▶ **Text provided**:
Bootstrap: localimage
From: ubuntu-22.04-base.sif

%post
  echo "$PWD"
  ls -l /
  ls -l /gscratch
  cd /gscratch/srlab/programs
  wget https://github.com/arq5x/bedtools2/releases/download/v2.31.0/bedtools.static
  mv bedtools.static bedtools
  chmod a+x bedtools

%labels
  Author Sam White
  Version v0.0.1

%help
  This is a definition file for a bedtools-v2.31.0 image.

It’s much, much shorter than the ubuntu-22.04-base.def (GitHub) because it’s using all of the stuff that’s already been installed in ubuntu-22.04-base.def (GitHub). There’re some extraneous lines that are leftover from my initial testing (namely the echo, ls and ls -l commands) which I’ll get rid of later, but it should be relatively easy to see what’s happening:

  • Change to the /gscratch/srlab/programs directory.

  • Download the bedtools program.

  • Use the mv command to rename it to just bedtools (instead of bedtools.static).

▶ **Goal 1**:
In the bedtools definition text, what image does the new image build from?
▶ **Goal 2**:
Shorten the paragraph in the bedtools definition text that begins "It’s much, much shorter" and keep its main facts.
▶ **Goal 3**:
Go on with the bedtools definition text from its last line.
The data plays no role in any of this.

▶ **Material**:
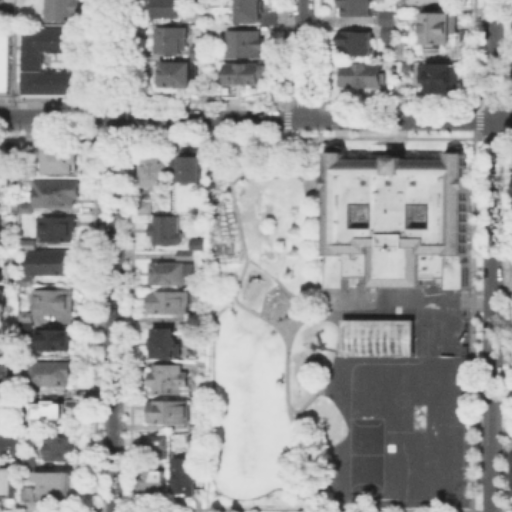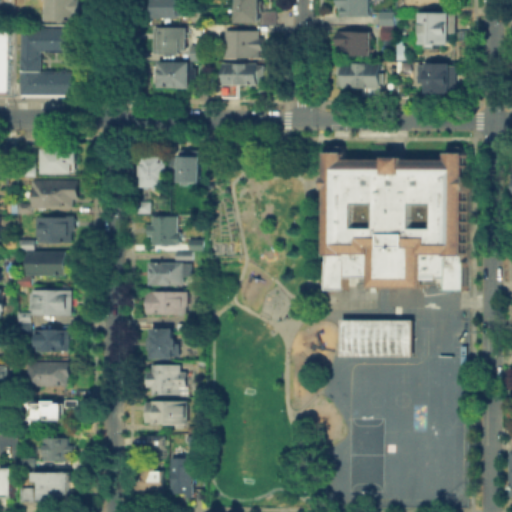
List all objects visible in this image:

▶ **Final result 1**:
It builds from ubuntu-22.04-base.sif.

▶ **Final result 2**:
The file is far shorter than ubuntu-22.04-base.def because it reuses everything already installed there. The echo, ls and ls -l lines are leftovers from early testing that will be removed later, and what the file does should be easy to follow.

▶ **Final result 3**:
  • Make the program executable using chmod.

To actually build the bedtools image, we run the following. NOTE: The bedtools-2.31.0.def definition file has to be in same directory as the ubuntu-22.04-base.sif.

# Load the apptainer module
module load apptainer

apptainer build \
/tmp/bedtools-2.31.0.sif ./bedtools-2.31.0.def \
&& mv /tmp/bedtools-2.31.0.sif .

Using SLURM with an image

First, we’ll want to create a (bash) script (e.g. bedtools.sh ) with all of our commands. We’ll also need to ensure the script is executable (chmod a+x bedtools.sh). Here’s an example of a version of that script which will print (echo) a statement and then pull up the help menu for bedtools:

$cat bedtools.sh

#!/bin/bash
echo "Going to try to execute bedtools..."

bedtools -h

Next, we’ll need our usual SLURM script with all the header stuff. I’m going to call the script container_test.sh.

$cat container_test.sh

#!/bin/bash
## Job Name
#SBATCH --job-name=container_test
## Allocation Definition
#SBATCH --account=coenv
#SBATCH --partition=compute
## Resources
## Nodes
#SBATCH --nodes=1
## Walltime (days-hours:minutes:seconds format)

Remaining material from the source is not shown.